Join us in celebrating the recent release of We’ll Live Tomorrow, the debut novel from journalist and aid worker Will Everett.
“Everett’s novel … is about the goals, hopes, faults, and occasionally the success of what he calls Big Aid—in this instance, a postwar reconstruction project more costly than the Marshall Plan that rebuilt Europe after World War II and perhaps even more ambitious.” —Houston Chronicle
“An insightful, impressively broad glimpse of a formidable mission.” —Kirkus Reviews
We’ll Live Tomorrow follows Hunter Ames, an American aid worker grappling with a dark family history and a growing midlife malaise. In an aid compound in southern Afghanistan, under the watchful eyes of the Taliban, he meets the mysterious Karimullah, an exploited “dancing boy” hunted by his master.
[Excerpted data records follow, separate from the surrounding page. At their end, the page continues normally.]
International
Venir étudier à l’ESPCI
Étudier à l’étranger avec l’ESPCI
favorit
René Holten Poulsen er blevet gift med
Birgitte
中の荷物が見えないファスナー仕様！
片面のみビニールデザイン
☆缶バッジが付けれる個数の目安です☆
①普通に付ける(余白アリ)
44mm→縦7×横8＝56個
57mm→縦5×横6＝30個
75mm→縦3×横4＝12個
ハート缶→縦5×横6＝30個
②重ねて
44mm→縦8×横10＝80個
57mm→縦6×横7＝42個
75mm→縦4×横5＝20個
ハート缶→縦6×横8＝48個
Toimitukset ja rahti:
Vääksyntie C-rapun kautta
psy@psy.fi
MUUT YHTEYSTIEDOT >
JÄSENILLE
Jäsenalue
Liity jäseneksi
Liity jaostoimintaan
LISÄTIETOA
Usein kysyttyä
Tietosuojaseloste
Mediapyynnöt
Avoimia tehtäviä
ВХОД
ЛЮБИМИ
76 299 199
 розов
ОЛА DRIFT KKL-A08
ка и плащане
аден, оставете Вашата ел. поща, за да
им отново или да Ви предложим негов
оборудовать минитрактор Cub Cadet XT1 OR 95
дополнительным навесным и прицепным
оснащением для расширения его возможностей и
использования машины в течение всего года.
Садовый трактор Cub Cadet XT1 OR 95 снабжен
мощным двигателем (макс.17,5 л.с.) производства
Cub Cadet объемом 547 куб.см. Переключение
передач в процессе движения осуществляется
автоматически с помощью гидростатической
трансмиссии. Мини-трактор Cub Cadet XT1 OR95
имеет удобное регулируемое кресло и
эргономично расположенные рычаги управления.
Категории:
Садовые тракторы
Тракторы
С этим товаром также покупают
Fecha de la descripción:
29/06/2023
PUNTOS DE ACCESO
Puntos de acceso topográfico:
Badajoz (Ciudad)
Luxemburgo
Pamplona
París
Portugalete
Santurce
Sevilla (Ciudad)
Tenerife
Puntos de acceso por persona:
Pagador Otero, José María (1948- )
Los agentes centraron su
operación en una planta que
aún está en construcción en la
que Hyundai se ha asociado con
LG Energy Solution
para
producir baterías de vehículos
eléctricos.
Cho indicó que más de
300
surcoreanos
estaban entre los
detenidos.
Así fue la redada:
These two lost souls strike up an unusual friendship in war-torn Afghanistan—Karimullah looking for sanctuary after years of abuse at the hands of a violent master, and Hunter trying to come to terms with his own tragic past. But menacing forces surround them, imbuing their friendship with the promise of salvation and the prospect of tragedy.
While the novel explores a wide range of human-interest issues, such as the doldrums of middle age and the aftershocks of family tragedy, Everett says he had a larger purpose in writing this novel when he did. “Through the book and its layered characters, I hope to give readers an intimate look at a country the U.S. has spent so much time supporting, yet many know little about.”
A native of Texas, Will Everett has reported from the Middle East, South Asia and West Africa for National Public Radio, the BBC, Newsweek and other outlets. With Walter Cronkite he wrote and produced the 2006 documentary World War One Living History Project, honoring the last surviving veterans of World War I. His work has been recognized by the Society for Professional Journalists, the New York Festivals and the National Headliner Awards. He holds a master’s degree from the University of Southern California Annenberg School for Communication and Journalism. His choral collaboration with Joseph Martin, The Message, was published by Hal Leonard in 2015.